▶ _ACTION ITEM_:
Continue the notes on transcription factors and the yeast GAL system from the point where they stop.

▶ _TEXT SHOWN_:
- - - - - - -

N - DNAbindingDomain - DimerizationDomain - Ligand-bindingDomain - Activation/RepressionDomain - C
Ligand-binding domain → allosteric switches
Activation/represion domain → interacts with other components of the transcription machinery
*Cofactors can have similar domains, but NO DNA-binding domain
*Same gene can be regulated differently in different tissues because of different enhancer regions → different TF are expressed in different cell types
What are the different components of the yeast GAL system?
What is the use/importance of the yeast GAL system?
Glucose and Galactose are almost identical in structure → only difference is the orientation of -OH group on 4th carbon
Most living cells → glucose is preferred sugar in the metabolism → GAL converts galactose to glucose-1-P for energy
*GAL only works in presence of galactose
What is GAL4?
GAL4 is a transcriptional activator → binds to enhances called “Upstream Activator Sequences” (UAS)
Has Activation domain + Dimerization domain + DNA-binding domain
GAL4 activation domain can bind to protein of the trascriptional machinery:
- Help recruit RNA pol II
- Helps recruit chromatin modifying proteins
- Can function in many eukaryotic cells (insects, humans, etc.)
What is comon of GAL1, GAL2, GAL7, GAL10?

- - - - - - -

▶ _EXTRACTED RECORDS_:

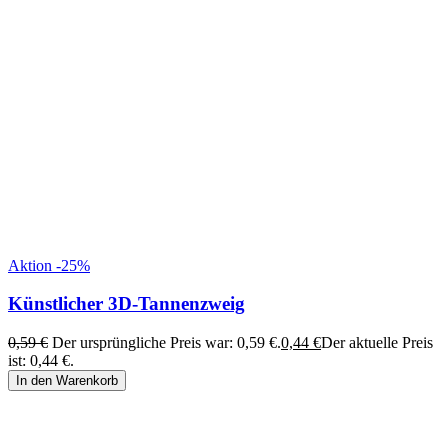
Aktion -25%
Künstlicher 3D-Tannenzweig
0,59
€
Der ursprüngliche Preis war: 0,59 €.
0,44
€
Der aktuelle Preis
ist: 0,44 €.
In den Warenkorb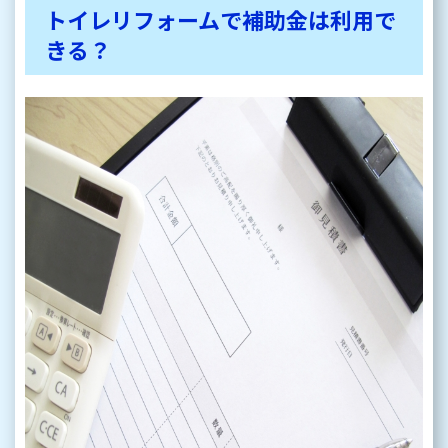
トイレリフォームで補助金は利用で
きる？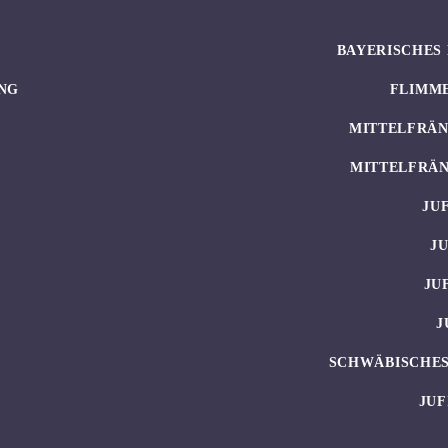
BAYERISCHES 
NG
FLIMM
MITTELFRÄN
MITTELFRÄN
JU
J
JU
J
SCHWÄBISCHES
JUF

- - - - - - -

▶ _RESPONSE AREA_:
They are all galactose-responsive enzyme regulated by GAL4, GAL80 and GAL3
Few UAS upstream from each GAL enzyme genes → each have their own promotor, distance independent
What are the roles of GAL80 and GAL3 in the GAL4 system?
(Which 2 words qualify GAL3?)
GAL80 binds to the GAL4 activation domain to prevent it from interacting with other proteins
binding of galactose and ATP → changes structure of GAL3 → binds to GAL80 → removes GAL80 from GAL4
*GAL3 = sensor and inducer
What are the roles of insulators?
Enhancer-blocking insulators restrict action of enhancers to specific genes
Insulators → DNA sequences specifically bound by insulator proteins (CTCF is an example of insulator proteins)
→ helps to organize chromosomal DNA into specific sub-domains TAD (Topologically associating domains)
CTCF works with cohesin which makes loops → TAD
Enhancers can only act on promotors inside a TAD
What is the role of SWI/SNF?
Transcriptional coactivators → don’t bind DNA, but get recruited by enhancer-bound TF → remodel chromatin/nucleosomes locally
use ATP to reposition or remove single nucleosomes → expose binding sites
*Not epigenetic transformations/histone modifications
What are the 4 possible histone tail modifications?
What are the general effects of these modifications?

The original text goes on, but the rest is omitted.